Bounpep stressed that under the B&R initiative, hydropower projects in Laos, including the Nam Ou dam, are in line with the Laotian government's strategy to transform the country's rich hydroelectric resources into a "storage battery for Southeast Asian countries."
Last year, PowerChina's subsidiary in Laos signed electricity transmission agreements with neighboring countries, such as Malaysia and Singapore, and construction of new electricity lines is underway, Bounpep noted.
During the interview, those foreign workers also praised the benefits that the B&R initiative has brought to their home countries.

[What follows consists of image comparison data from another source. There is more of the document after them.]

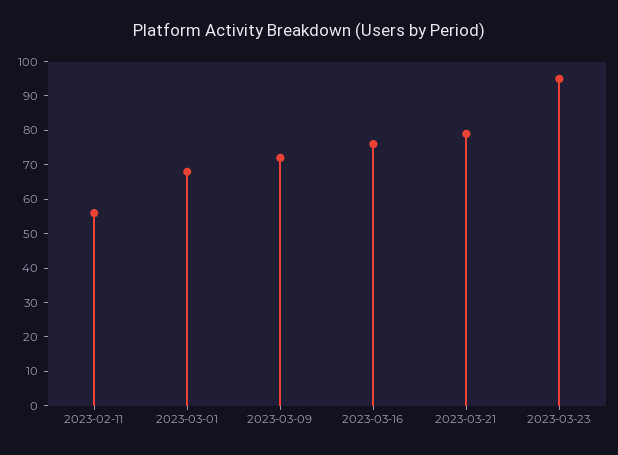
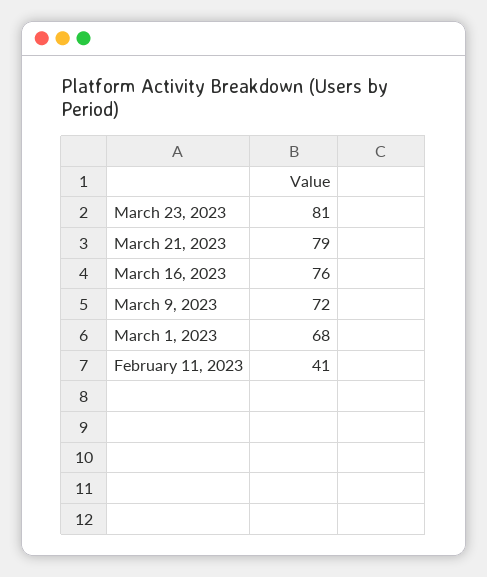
2023-02-11: 55 -> 41
2023-03-23: 95 -> 81

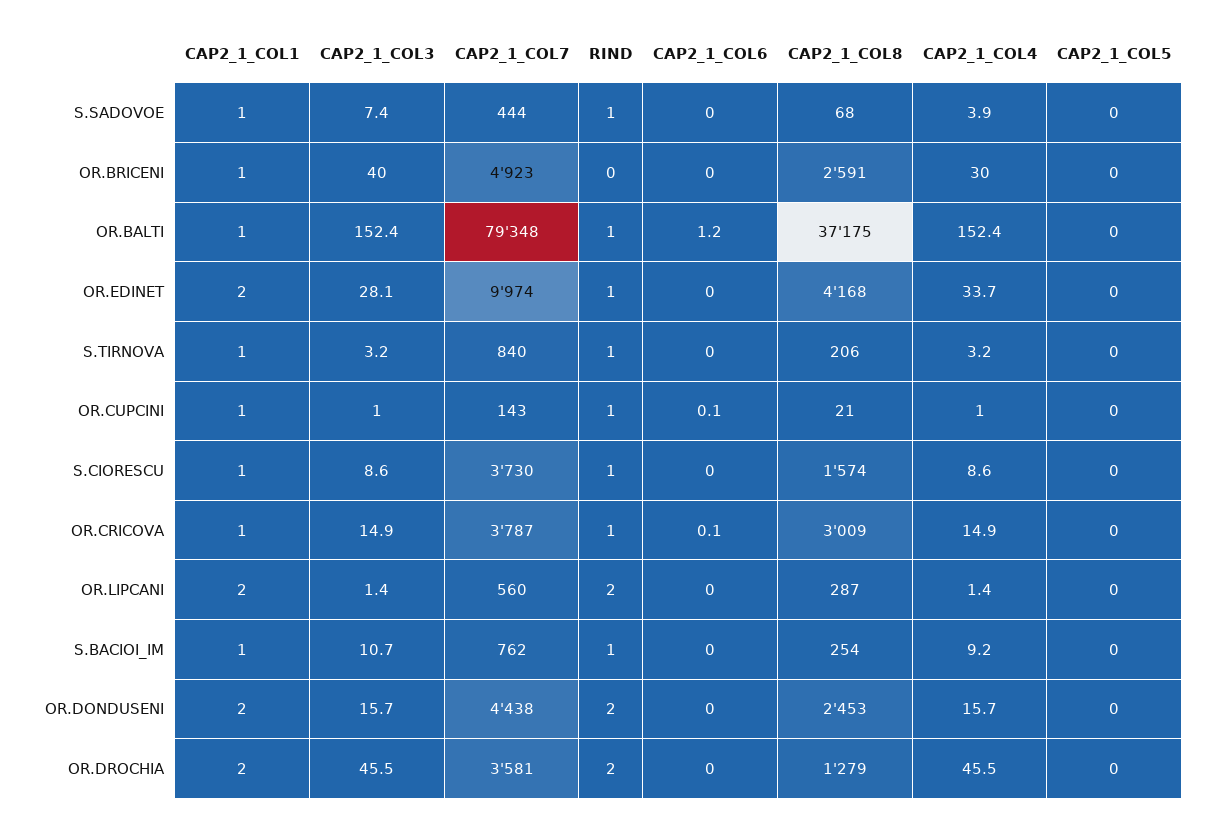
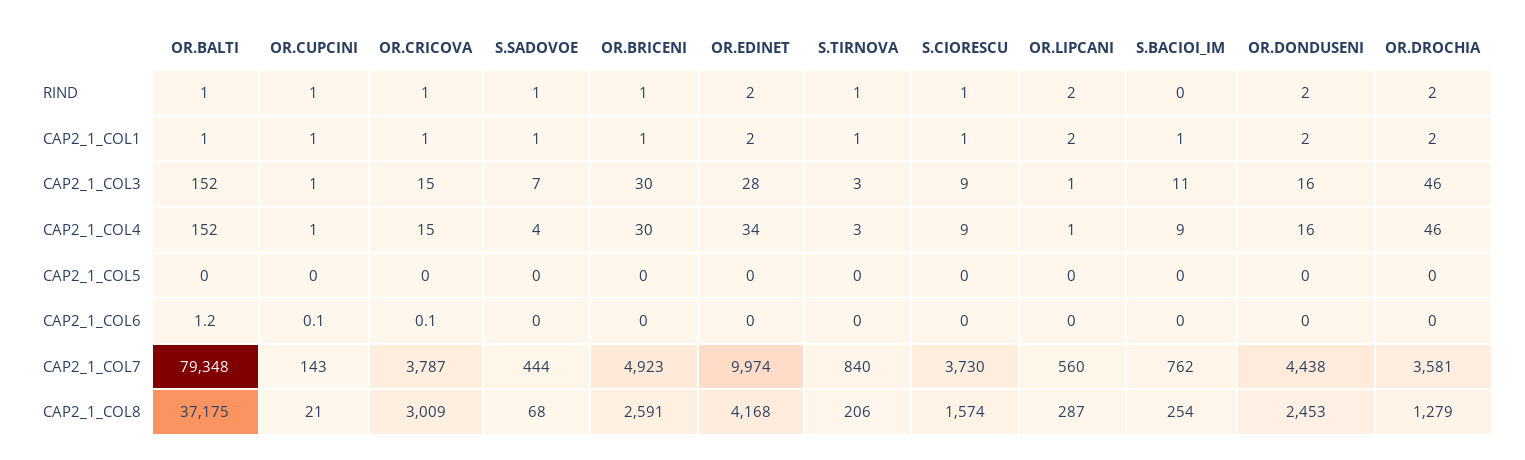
CAP2_1_COL3, OR.BRICENI: 40 -> 30
RIND, OR.BRICENI: 0 -> 1
RIND, OR.EDINET: 1 -> 2
RIND, S.BACIOI_IM: 1 -> 0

"Previously in Pakistan, economic growth was centered on big cities, but the B&R initiative is spreading the seeds of growth to [other] cities along the routes. For example, the Gwadar port, constructed in a quick manner, has now spurred the development of four neighboring Pakistani cities," Raheem said.
The other foreign workers also took note of Chinese speed and standards. "After the 8.1-magnitude earthquake in Nepal in April 2015, the hydropower stations were one of the few projects to quickly resume production. And construction of the projects only took about three years, compared with seven to eight years proposed by firms from other countries… the speed is amazing," Shisupal said, noting that the locals are also speaking highly of those projects.
"[Those projects] provided a chance for us to learn Chinese standards and new tech know-hows as well as breed our own talents," Raheem said.
Sheng noted that unlike the models adopted by Western companies, Chinese firms usually adopt the strategy of "hiring locally" to carry out B&R-related projects. "We know that showing a local how to fish does more than catching and giving fish to them. That is a more sustainable way to promote economic development."